-- PROBLEM TO WORK ON --
Select the lines below containing the word "which".

-- DATA TO PROCESS --
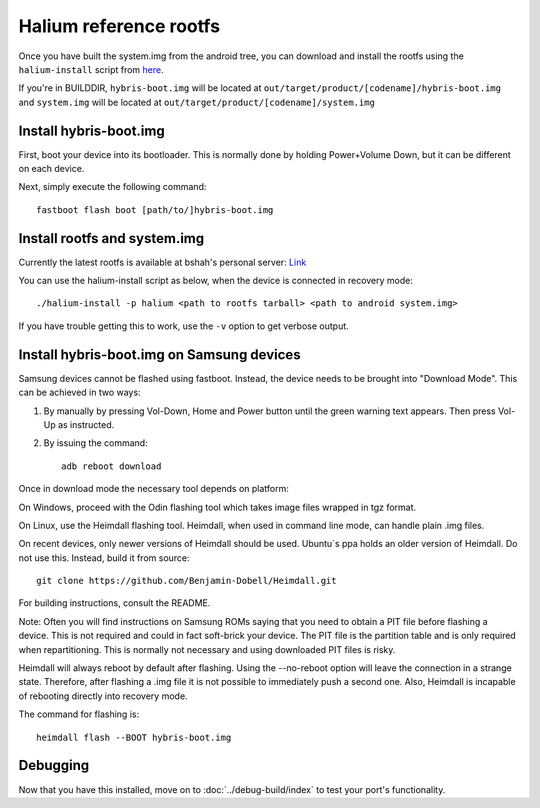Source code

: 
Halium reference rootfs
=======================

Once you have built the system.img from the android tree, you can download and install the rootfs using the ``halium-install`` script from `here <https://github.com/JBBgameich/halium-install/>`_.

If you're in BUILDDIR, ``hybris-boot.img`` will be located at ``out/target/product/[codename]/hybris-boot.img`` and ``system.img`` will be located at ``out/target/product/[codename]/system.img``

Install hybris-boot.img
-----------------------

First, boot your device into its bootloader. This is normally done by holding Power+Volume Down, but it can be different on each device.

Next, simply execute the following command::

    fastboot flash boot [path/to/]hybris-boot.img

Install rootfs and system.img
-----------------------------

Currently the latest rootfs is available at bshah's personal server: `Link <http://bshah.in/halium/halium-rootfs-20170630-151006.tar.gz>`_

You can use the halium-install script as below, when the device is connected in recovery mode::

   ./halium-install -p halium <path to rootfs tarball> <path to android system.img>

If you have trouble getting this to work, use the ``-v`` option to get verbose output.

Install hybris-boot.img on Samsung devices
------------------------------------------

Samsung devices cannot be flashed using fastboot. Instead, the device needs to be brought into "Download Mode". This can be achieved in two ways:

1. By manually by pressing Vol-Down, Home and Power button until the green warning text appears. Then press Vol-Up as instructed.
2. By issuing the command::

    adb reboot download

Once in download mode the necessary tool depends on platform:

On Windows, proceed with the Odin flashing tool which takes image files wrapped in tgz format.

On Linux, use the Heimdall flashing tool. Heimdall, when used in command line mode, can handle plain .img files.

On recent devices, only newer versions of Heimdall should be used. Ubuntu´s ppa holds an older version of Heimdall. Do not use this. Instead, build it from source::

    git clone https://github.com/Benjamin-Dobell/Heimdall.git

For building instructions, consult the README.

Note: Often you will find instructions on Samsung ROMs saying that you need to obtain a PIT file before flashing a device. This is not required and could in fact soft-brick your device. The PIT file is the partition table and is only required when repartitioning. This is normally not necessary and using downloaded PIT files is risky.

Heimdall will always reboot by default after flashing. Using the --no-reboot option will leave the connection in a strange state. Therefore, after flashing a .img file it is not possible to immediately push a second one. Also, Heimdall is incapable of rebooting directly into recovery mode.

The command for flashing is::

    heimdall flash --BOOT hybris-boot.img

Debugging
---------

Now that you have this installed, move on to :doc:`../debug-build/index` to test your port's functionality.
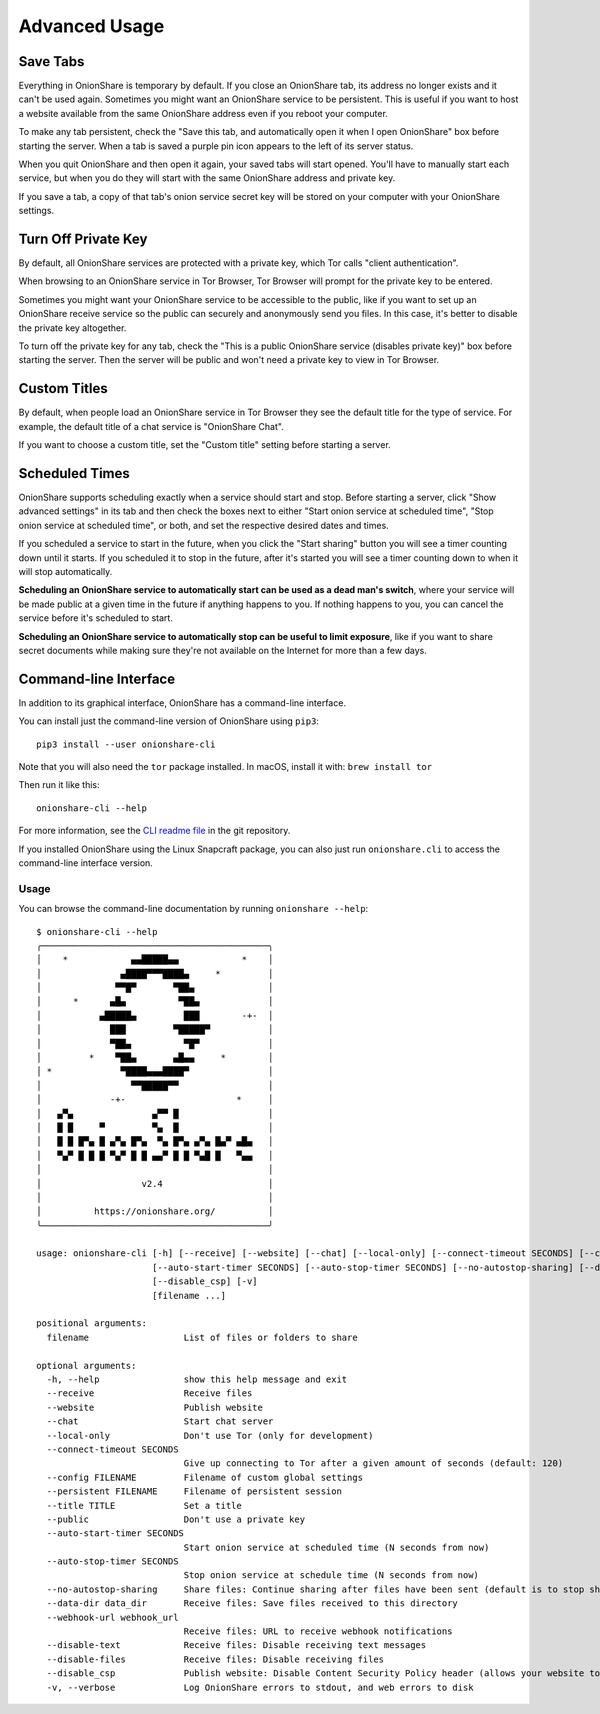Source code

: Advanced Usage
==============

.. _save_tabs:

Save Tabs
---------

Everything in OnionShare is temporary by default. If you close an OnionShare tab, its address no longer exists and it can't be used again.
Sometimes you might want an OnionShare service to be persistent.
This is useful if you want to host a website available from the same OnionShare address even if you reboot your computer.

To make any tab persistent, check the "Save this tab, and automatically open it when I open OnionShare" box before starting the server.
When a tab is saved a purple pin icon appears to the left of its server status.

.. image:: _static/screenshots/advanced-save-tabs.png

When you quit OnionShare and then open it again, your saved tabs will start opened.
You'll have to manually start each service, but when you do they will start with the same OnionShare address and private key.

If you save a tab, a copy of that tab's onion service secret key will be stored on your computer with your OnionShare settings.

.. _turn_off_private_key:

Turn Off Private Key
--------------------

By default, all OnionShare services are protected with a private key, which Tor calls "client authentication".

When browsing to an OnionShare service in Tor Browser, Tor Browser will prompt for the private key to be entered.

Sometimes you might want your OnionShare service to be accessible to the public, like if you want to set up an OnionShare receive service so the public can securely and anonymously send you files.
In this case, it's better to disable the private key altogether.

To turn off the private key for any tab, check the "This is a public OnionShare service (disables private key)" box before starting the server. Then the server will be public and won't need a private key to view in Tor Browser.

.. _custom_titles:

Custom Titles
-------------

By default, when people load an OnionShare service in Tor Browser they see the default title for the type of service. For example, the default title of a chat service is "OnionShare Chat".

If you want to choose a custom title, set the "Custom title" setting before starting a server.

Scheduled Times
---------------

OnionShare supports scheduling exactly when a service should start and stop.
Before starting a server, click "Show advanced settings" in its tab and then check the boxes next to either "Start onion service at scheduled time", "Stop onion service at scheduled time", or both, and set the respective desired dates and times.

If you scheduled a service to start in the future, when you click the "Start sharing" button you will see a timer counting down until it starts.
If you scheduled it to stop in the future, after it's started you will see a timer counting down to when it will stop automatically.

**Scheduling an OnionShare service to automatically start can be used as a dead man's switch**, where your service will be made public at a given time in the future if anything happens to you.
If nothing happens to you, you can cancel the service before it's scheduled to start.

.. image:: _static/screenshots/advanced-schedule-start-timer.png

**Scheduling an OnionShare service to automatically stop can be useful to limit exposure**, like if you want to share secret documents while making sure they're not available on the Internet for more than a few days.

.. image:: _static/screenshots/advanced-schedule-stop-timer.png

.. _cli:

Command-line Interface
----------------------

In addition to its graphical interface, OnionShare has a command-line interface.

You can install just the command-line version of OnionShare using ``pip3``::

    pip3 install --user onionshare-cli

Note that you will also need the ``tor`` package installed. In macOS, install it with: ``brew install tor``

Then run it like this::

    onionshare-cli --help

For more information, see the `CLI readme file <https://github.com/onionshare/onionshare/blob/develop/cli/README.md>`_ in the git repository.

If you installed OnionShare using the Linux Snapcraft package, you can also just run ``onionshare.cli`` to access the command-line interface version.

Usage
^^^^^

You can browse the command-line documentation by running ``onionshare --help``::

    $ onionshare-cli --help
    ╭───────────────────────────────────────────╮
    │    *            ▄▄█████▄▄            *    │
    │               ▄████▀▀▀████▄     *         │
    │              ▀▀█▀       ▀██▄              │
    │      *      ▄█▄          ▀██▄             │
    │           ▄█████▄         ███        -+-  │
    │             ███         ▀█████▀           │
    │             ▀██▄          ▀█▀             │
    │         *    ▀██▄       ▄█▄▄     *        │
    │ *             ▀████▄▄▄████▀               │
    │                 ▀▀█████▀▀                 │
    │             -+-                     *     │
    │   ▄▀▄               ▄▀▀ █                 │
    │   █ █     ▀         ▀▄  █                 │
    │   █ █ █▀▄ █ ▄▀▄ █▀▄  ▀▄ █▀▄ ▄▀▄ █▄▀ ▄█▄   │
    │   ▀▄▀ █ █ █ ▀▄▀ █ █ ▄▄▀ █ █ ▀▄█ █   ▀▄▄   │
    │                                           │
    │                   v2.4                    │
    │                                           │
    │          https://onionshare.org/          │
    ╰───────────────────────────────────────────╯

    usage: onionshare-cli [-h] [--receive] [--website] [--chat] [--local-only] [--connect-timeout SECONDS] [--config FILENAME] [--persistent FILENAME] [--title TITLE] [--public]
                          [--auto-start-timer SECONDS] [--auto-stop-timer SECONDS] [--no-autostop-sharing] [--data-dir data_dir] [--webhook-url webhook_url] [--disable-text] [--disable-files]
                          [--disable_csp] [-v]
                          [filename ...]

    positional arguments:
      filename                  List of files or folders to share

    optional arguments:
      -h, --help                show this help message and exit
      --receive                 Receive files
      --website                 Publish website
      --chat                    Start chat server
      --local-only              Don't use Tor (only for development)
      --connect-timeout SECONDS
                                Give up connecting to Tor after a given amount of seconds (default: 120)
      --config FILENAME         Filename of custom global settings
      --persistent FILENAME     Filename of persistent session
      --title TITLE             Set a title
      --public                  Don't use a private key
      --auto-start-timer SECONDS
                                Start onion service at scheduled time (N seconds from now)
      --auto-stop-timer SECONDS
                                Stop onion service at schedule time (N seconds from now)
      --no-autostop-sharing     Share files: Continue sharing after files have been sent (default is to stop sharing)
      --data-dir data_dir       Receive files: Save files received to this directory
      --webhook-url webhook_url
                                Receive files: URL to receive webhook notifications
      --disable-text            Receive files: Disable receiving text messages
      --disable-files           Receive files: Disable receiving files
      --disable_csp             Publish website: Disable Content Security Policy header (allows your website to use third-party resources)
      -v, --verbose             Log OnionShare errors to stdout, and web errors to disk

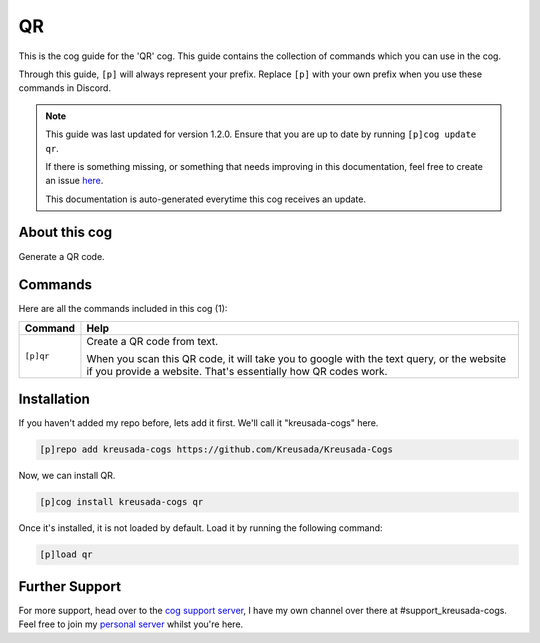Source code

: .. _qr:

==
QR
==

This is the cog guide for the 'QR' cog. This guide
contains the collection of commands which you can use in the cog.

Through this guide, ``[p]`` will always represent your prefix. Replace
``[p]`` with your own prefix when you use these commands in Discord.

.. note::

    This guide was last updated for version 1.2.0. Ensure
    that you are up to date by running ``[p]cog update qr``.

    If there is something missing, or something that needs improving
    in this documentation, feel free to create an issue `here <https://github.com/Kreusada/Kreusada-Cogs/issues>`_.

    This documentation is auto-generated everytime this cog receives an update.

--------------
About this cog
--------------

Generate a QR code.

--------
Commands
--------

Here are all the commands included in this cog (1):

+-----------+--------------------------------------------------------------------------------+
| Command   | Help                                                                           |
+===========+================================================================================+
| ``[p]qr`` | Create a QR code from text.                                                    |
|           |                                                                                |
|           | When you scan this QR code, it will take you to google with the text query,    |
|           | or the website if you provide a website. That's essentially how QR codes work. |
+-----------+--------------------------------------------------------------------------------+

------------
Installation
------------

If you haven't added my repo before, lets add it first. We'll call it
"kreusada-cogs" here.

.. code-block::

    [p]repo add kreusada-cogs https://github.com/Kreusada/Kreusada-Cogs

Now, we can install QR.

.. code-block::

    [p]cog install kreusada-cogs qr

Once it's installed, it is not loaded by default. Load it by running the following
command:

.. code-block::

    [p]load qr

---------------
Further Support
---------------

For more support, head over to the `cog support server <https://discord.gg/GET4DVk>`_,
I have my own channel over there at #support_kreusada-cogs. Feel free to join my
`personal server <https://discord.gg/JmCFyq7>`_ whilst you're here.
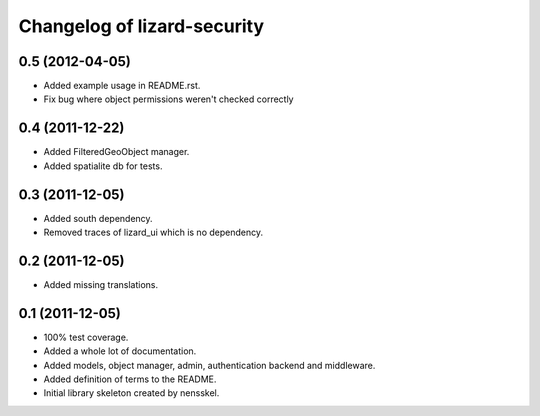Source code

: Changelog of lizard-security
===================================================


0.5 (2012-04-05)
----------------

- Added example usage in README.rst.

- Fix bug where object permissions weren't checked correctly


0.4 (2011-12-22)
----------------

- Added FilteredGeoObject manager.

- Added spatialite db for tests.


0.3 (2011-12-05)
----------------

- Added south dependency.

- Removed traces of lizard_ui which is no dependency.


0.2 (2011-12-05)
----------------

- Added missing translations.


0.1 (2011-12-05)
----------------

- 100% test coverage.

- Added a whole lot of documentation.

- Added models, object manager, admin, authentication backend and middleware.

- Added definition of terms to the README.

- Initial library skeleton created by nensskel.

-- REPLY --
On Windows, proceed with the Odin flashing tool which takes image files wrapped in tgz format.
By default, all OnionShare services are protected with a private key, which Tor calls "client authentication".
contains the collection of commands which you can use in the cog.
- Removed traces of lizard_ui which is no dependency.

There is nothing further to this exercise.